Developmental biology and cytogenetics of B. xylophilus

The pine wood nematode Bursaphelenchus xylophilus reproduces bisexually: a haploid sperm fertilizes a haploid oocyte, and the two pronuclei rearrange, move together, fuse, and begin diploid development. Early embryonic events taking place in the B. xylophilus embryo are similar to those of Caenorhabditis elegans, although the anterior-posterior axis appeares to be determined oppositely to that observed for C. elegans. Thai is, in the B. xylophilus embryo, the male pronucleus emerges at the future anterior end, whereas the female pronucleus appeares laterally. To understand the evolution of nematode developmental systems, we cloned the full length of Bx-tbb-1 (beta tubulin) from B. xylophilus cDNA and attempted to apply reverse genetics analysis to B. xylophilus. Several lengths of double stranded RNA (dsRNA) for the Bx-tbb-1 gene were synthesized by in vitro transcription, and both B. xylophilus and C. elegans were soaked in dsRNA for RNAi. Both nematodes could suck up the dsRNA, and we could detect the abnormal phenotypes caused by Bx-tbb-1 dsRNA in C. elegans, but not in B. xylophilus. We suspect that systemic RNAi might be suppressed in B. xylophilus and are attempting to establish other methods for functionally analyzing B. xylophilus genes.

Protein markers of B. xylophilus Steiner & Buhrer, 1934 (Nickle, 1970) populations using quantitative proteomics and character compatibility.

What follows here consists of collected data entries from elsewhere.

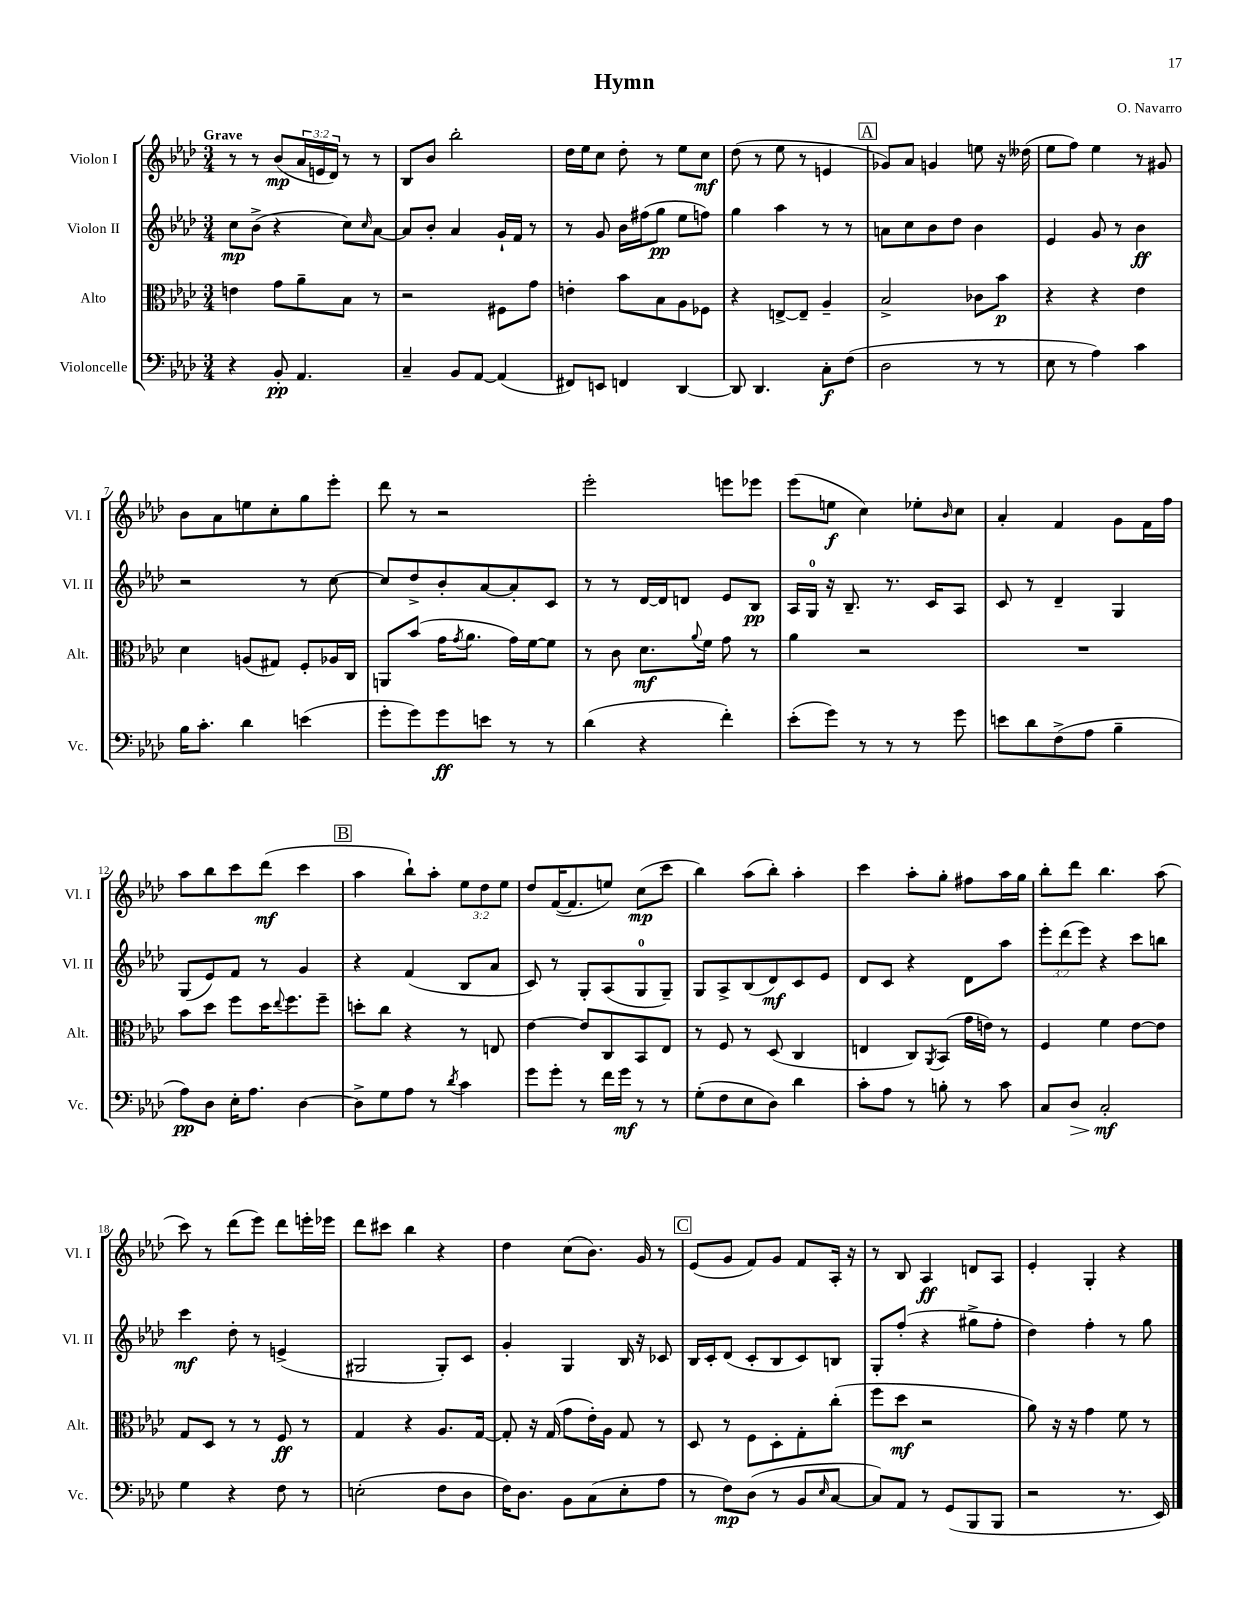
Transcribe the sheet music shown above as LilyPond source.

\header { title = "Hymn" composer = "O. Navarro" }
<<
\new StaffGroup <<
\new Staff = "s0" \with { instrumentName = "Violon I" shortInstrumentName = "Vl. I" } {
    \clef treble \key aes \major \numericTimeSignature \time 3/4 \override Staff.TupletNumber.text = #tuplet-number::calc-fraction-text \tempo "Grave"
    r8 r8 bes'8\mp( \tuplet 3/2 { aes'16 e'16 des'16) } r8 r8 |
    bes8 bes'8 bes''2-. |
    des''16 ees''16 c''8 des''8-. r8 ees''8 c''8\mf |
    des''8( r8 ees''8 r8 e'4 |
    \mark \markup { \box "A" } ges'8) aes'8 g'4 e''8 r16 deses''16( |
    ees''8 f''8) ees''4 r8 gis'8 |
    bes'8 aes'8 e''8 c''8-. g''8 ees'''8-. |
    des'''8 r8 r2 |
    ees'''2-. e'''8 ees'''8 |
    ees'''8( e''8\f c''4) ees''8-. \grace { bes'16 } c''8 |
    aes'4-. f'4 g'8 f'16 f''16 |
    aes''8 bes''8 c'''8 des'''8\mf( c'''4 |
    \mark \markup { \box "B" } aes''4 bes''8-!) aes''8-. \tuplet 3/2 { ees''8 des''8 ees''8 } |
    des''8 f'16~( f'8. e''8) c''8\mp( c'''8 |
    bes''4) aes''8( bes''8-.) aes''4-. |
    c'''4 aes''8-. g''8-. fis''8 aes''16 g''16 |
    bes''8-. des'''8 bes''4. aes''8( |
    c'''8) r8 des'''8( ees'''8) des'''8 e'''16-. ees'''16 |
    des'''8 cis'''8 bes''4 r4 |
    des''4 c''8( bes'8.) g'16 r8 |
    \mark \markup { \box "C" } ees'8( g'8 f'8) g'8 f'8 aes16-. r16 |
    r8 bes8 aes4\ff d'8 aes8 |
    ees'4-. g4-. r4 \bar "|." |
}
\new Staff = "s1" \with { instrumentName = "Violon II" shortInstrumentName = "Vl. II" } {
    \clef treble \key aes \major \numericTimeSignature \time 3/4 \override Staff.TupletNumber.text = #tuplet-number::calc-fraction-text
    c''8\mp bes'8->( r4 c''8) \grace { c''16 } aes'8~ |
    aes'8 bes'8-. aes'4 g'16-! f'16 r8 |
    r8 g'8 bes'16 fis''16( g''8\pp ees''8 f''8) |
    g''4 aes''4 r8 r8 |
    \mark \markup { \box "A" } a'8 c''8 bes'8 des''8 bes'4 |
    ees'4 g'8 r8 bes'4\ff |
    r2 r8 c''8~ |
    c''8 des''8-> bes'8-. aes'8~ aes'8-. c'8 |
    r8 r8 des'16~ des'16 d'8 ees'8 bes8\pp |
    aes16 g16-0 r16 bes8.-- r8. c'16 aes8 |
    c'8 r8 des'4-- g4 |
    g8( ees'8) f'8 r8 g'4 |
    \mark \markup { \box "B" } r4 f'4( bes8 aes'8 |
    c'8) r8 g8-. aes8( g8-0 g8--) |
    g8 aes8-> bes8( des'8\mf) c'8 ees'8 |
    des'8 c'8 r4 des'8 aes''8 |
    \tuplet 3/2 { ees'''8-. des'''8( ees'''8) } r4 c'''8 b''8 |
    c'''4\mf des''8-. r8 e'4->( |
    gis2 gis8-.) c'8 |
    g'4-. g4 bes16 r16 ces'8 |
    \mark \markup { \box "C" } bes16 c'16-. des'8( c'8-. bes8 c'8) b8 |
    g8-. f''8-.( r4 gis''8-> f''8-. |
    des''4) f''4-. r8 g''8 \bar "|." |
}
\new Staff = "s2" \with { instrumentName = "Alto" shortInstrumentName = "Alt." } {
    \clef alto \key aes \major \numericTimeSignature \time 3/4
    e'4 g'8 aes'8-- bes8 r8 |
    r2 fis8 g'8 |
    e'4-. bes'8 bes8 aes8 fes8 |
    r4 e8~-> e8-- aes4-- |
    \mark \markup { \box "A" } bes2-> ces'8 bes'8\p |
    r4 r4 ees'4 |
    des'4 a8( gis8) f8-. aes16 c16 |
    a,8 bes'8( g'16 \acciaccatura { g'8 } aes'8. g'16) f'16~ f'8 |
    r8 c'8 des'8.\mf \appoggiatura { aes'8 } f'16 g'8 r8 |
    aes'4 r2 |
    R2. |
    bes'8 des''8 f''8 des''16 \appoggiatura { ees''8 } f''8. f''8-- |
    \mark \markup { \box "B" } d''8-. c''8 r4 r8 e8 |
    ees'4~ ees'8 c8 bes,8 ees8 |
    r8 f8 r8 des8( c4 |
    e4 c8) \acciaccatura { aes,8 } bes,8( g'16 e'16) r8 |
    f4 f'4 ees'8~ ees'8 |
    g8 des8 r8 r8 f8\ff r8 |
    g4 r4 aes8. g16~ |
    g8-. r16 g16( g'8 ees'16-.) aes16 g8 r8 |
    \mark \markup { \box "C" } des8 r8 f8 des8-. g8-. c''8-.( |
    f''8 des''8\mf r2 |
    aes'8) r16 r16 g'4 f'8 r8 \bar "|." |
}
\new Staff = "s3" \with { instrumentName = "Violoncelle" shortInstrumentName = "Vc." } {
    \clef bass \key aes \major \numericTimeSignature \time 3/4
    r4 bes,8-.\pp aes,4. |
    c4-- bes,8 aes,8~ aes,4( |
    fis,8) e,8 f,4 des,4~ |
    des,8 des,4. c8-.\f f8( |
    \mark \markup { \box "A" } des2 r8 r8 |
    ees8 r8 aes4) c'4 |
    bes16 c'8.-. des'4 e'4( |
    g'8-. g'8) g'8\ff e'8 r8 r8 |
    des'4( r4 f'4-.) |
    ees'8-.( g'8) r8 r8 r8 g'8 |
    e'8 des'8 f8->( aes8 bes4-- |
    aes8\pp) des8 ees16-. aes8. des4~ |
    \mark \markup { \box "B" } des8-> g8 aes8 r8 \acciaccatura { des'8 } c'4 |
    g'8 g'8-. r8 f'16 g'16\mf r8 r8 |
    g8-.( f8 ees8 des8) des'4 |
    c'8-. aes8 r8 b8-. r8 c'8 |
    c8 des8\> c2-.\mf\! |
    g4 r4 f8 r8 |
    e2-.( f8 des8 |
    f16) des8. bes,8 c8( ees8-. aes8 |
    \mark \markup { \box "C" } r8 f8\mp) des8( r8 bes,8 \grace { ees16 } c8~ |
    c8) aes,8 r8 g,8( bes,,8 bes,,8 |
    r2 r8. ees,16) \bar "|." |
}
>>
>>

The Pine Wood Nematode (PWN) Bursaphelenchus xylophilus is a severe forest pathogen in countries where it has been introduced and is considered a worldwide quarantine organism. In this study, protein markers for differentiating populations of this nematode were identified by studying differences among four selected Iberian and one American population. These populations were compared by quantitative proteomics (iTRAQ). From a total of 2860 proteins identified using the public database from the B. xylophilus genome project, 216 were unambiguous and significantly differentially regulated in the studied populations. Comparisons of their pairwise ratio were statistically treated and supported in order to convert them into discrete character states, suggesting that 141 proteins were not informative as population specific markers. Application of the Character Compatibility methodology on the remaining 75 proteins (belonging to families with different biological functions) excludes 27 which are incompatible among them. Considering only the compatible proteins, the method selects a subset of 30 specific unique protein markers which allowed the compared classification of the Iberian isolates. This approach makes it easier search for diagnostic tools and phylogenetic inference within species and populations of a pathogen exhibiting a high level of genetic diversity.